#### [PROVIDED PASSAGE]
Andrew will head into exile at King Charles’ private and remote Sandringham estate
  • His ejection from the 30-room Royal Lodge symbolize the downfall of the one-time prince and duke

LONDON: Andrew Mountbatten Windsor, the disgraced younger brother of King Charles III, is going into internal exile that will see him further hidden from view from a clearly angry British public.
His ejection from the 30-room Royal Lodge on the grounds of Windsor Castle to one of the properties on the king’s private estate at Sandringham in the east of England will symbolize the downfall of the one-time prince and duke.
Though he’s lost his perks of title and status, Andrew, 65, will not be slumming it.
But it is a banishment nonetheless that leaves Andrew increasingly exposed to scrutiny both in the UK and the US over his friendship with the deceased sex offender Jeffrey Epstein. Andrew denies allegations of improper behavior during his long friendship with Epstein, including from Virginia Roberts Giuffre, who claimed she had sex with the ex-prince when she was 17.
Following years of scandals related to Andrew, Charles arguably took the biggest step of his reign Thursday by seeking to insulate the monarchy from any exposure emanating from Andrew’s connections with Epstein, who took his own life in prison in August 2019 while awaiting trial on sex-trafficking charges, more than a decade after his initial conviction.
Andrew’s eviction won’t happen too quickly
Andrew has been given notice that his time at Royal Lodge, the mansion near Windsor Castle where he has lived for more than 20 years, is coming to an end. He signed a 75-year lease in 2003 with the Crown Estate, a portfolio of properties that is nominally owned, but not controlled, by the monarch.
He invested a required 7.5 million pounds ($9.9 million) to refurbish the home and now resides there for the annual sum of a peppercorn, a symbolic figure often used to satisfy the legal requirement of real estate transactions.
His move won’t happen overnight. As everyone knows, moving house is an ordeal at the best of times, regardless of the size of the dwelling. It’s certainly going to take Andrew, and whoever he can get to help him, a fair chunk of time to go through his belongings, decide what to take, give to charity or what to toss.
There’s also the little matter of divvying up possessions with his ex-wife Sarah Ferguson, who has lived with Andrew at Royal Lodge since 2008, but who will not be moving on to Sandringham at Charles’ expense.
With Christmas looming, the likely time and effort is no bad thing for a royal family seeking to isolate Andrew. The last thing the 76-year-old monarch, and his son, the heir to the throne Prince William, will want is Andrew within shouting distance on Christmas Day when members of the royal family go to St. Mary Magdalene church on the Sandringham Estate, before what is no doubt a majestic banquet at the king’s main residence, Sandringham House, and its 100 or so rooms.

#### [DATASET EXTRACT]
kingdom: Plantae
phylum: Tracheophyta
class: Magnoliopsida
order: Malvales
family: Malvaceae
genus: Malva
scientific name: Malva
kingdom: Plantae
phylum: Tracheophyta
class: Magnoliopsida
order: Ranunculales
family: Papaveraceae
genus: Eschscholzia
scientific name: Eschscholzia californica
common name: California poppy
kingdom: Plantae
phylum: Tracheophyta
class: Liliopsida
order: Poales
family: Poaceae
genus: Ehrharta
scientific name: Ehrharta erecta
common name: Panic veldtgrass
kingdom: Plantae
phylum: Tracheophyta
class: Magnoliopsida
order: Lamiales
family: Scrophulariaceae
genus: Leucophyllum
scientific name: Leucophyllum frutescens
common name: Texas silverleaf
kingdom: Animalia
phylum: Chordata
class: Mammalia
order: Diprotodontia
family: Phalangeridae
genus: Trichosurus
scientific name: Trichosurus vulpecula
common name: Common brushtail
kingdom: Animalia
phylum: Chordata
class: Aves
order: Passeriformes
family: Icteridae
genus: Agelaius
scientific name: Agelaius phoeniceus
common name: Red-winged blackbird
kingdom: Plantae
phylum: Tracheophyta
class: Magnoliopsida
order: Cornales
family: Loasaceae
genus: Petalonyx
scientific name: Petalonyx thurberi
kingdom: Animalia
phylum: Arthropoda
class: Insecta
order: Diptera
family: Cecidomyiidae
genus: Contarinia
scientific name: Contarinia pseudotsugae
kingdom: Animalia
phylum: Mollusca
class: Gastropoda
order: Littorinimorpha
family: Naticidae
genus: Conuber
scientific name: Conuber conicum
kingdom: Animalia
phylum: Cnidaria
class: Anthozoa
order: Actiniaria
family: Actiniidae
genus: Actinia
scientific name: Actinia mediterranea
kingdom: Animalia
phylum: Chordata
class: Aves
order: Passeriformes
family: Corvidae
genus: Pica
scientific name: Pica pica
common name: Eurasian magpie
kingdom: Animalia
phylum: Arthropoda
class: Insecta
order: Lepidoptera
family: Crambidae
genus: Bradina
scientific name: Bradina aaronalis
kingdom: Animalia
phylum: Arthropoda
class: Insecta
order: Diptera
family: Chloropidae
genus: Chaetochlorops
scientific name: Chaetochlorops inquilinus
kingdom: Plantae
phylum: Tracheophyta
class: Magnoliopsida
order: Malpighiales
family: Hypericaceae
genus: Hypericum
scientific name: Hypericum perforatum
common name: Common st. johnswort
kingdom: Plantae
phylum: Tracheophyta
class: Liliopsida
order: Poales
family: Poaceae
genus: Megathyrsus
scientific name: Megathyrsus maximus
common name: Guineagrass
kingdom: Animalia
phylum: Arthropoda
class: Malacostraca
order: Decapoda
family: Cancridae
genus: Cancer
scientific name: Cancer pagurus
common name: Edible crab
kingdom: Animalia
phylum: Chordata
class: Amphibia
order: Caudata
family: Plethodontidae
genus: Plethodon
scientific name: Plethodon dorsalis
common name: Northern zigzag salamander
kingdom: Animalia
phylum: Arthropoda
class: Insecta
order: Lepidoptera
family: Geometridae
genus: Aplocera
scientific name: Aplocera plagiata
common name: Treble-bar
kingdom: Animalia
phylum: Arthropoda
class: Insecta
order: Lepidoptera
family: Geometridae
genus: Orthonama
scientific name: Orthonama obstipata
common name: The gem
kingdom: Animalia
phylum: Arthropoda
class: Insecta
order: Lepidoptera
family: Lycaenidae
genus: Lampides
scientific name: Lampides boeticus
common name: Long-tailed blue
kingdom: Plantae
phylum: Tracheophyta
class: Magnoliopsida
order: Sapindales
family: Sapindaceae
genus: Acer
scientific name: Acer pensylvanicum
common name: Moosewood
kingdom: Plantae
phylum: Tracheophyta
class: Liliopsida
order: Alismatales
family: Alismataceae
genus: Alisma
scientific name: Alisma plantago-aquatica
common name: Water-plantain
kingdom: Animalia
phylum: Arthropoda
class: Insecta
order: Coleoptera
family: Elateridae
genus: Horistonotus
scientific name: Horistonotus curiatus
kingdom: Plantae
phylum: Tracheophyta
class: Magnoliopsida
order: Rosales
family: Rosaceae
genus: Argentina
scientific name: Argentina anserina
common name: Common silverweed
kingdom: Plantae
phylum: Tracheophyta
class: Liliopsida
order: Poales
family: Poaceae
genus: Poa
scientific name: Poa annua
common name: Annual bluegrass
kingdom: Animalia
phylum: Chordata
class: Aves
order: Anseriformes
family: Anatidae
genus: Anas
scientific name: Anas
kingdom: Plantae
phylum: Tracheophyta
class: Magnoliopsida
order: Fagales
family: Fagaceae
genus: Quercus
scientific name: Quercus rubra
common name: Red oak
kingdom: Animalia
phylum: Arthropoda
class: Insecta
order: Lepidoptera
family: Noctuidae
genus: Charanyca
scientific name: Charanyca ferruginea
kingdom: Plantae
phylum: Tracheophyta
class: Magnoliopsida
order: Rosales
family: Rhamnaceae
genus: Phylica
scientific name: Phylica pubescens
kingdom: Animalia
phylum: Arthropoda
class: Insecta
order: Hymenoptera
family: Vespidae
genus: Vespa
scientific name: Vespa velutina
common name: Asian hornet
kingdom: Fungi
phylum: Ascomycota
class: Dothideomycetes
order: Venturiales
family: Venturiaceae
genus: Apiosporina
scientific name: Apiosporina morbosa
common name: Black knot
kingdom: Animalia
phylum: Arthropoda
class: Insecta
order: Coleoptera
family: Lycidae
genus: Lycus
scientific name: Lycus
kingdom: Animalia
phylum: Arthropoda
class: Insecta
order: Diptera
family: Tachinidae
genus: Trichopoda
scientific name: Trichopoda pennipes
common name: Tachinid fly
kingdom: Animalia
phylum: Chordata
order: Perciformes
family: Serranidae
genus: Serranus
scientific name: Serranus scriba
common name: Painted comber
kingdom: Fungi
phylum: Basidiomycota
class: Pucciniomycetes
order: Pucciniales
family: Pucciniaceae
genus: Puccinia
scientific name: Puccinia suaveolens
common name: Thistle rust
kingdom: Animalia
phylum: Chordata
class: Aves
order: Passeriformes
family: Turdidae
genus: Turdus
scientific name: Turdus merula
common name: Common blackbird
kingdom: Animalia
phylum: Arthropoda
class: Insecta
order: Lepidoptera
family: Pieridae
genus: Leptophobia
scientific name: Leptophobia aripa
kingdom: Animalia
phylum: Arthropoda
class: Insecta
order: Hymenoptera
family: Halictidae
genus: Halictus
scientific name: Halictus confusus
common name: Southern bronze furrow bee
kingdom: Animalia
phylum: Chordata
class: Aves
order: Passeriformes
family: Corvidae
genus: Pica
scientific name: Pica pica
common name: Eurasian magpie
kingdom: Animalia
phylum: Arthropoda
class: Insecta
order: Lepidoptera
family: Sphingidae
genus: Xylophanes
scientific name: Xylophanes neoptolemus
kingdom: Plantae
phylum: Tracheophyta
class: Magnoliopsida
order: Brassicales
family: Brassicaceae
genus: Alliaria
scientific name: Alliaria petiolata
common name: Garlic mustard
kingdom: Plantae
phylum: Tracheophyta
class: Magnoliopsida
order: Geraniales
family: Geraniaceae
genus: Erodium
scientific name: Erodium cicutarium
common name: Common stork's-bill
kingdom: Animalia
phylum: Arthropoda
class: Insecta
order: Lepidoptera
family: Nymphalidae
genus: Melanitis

#### [BRIEF 1]
Answer these from the article on Andrew's move to Sandringham:
(a) How old is Andrew?
(b) In what year did he sign his lease with the Crown Estate?
(c) Since what year has Sarah Ferguson lived with him at Royal Lodge?
#### [BRIEF 2]
Reproduce the part of the article on Andrew's move to Sandringham starting at "His move won’t" and ending at "what to toss.".
#### [BRIEF 3]
Write what comes next in the article on Andrew's move to Sandringham, picking up after its final sentence.
The data has no role in any of this.

#### [TASK RESULT 1]
(a) 65
(b) 2003
(c) 2008

#### [TASK RESULT 2]
His move won’t happen overnight. As everyone knows, moving house is an ordeal at the best of times, regardless of the size of the dwelling. It’s certainly going to take Andrew, and whoever he can get to help him, a fair chunk of time to go through his belongings, decide what to take, give to charity or what to toss.

#### [TASK RESULT 3]
Andrew’s new home was loved by the monarchs
So the expectation is that Andrew will move to his new home in one of the UK’s least densely populated counties, after all the festivities have concluded.
The Sandringham Estate is not an official royal residence, which means it’s not owned by the state, a fact that Charles will hope will keep a lid on the public’s anger. Charles will be funding Andrew’s relocation and provide his brother an annual stipend from his own private resources. In effect, Andrew will not live out his vintage years at the expense of the British taxpayer.
Sandringham, the private home of the last six British monarchs, sits amid parkland, gardens and working farms about 110 miles (180 kilometers) north of London. It has been owned by the royal family since 1862, passing directly from one monarch to the next for more than 160 years.
It was recorded in the Domesday Book, the survey of lands in England compiled by William the Conqueror in 1086, as “Sant Dersingham,” or the sandy part of Dersingham. That was shortened to Sandringham in later years.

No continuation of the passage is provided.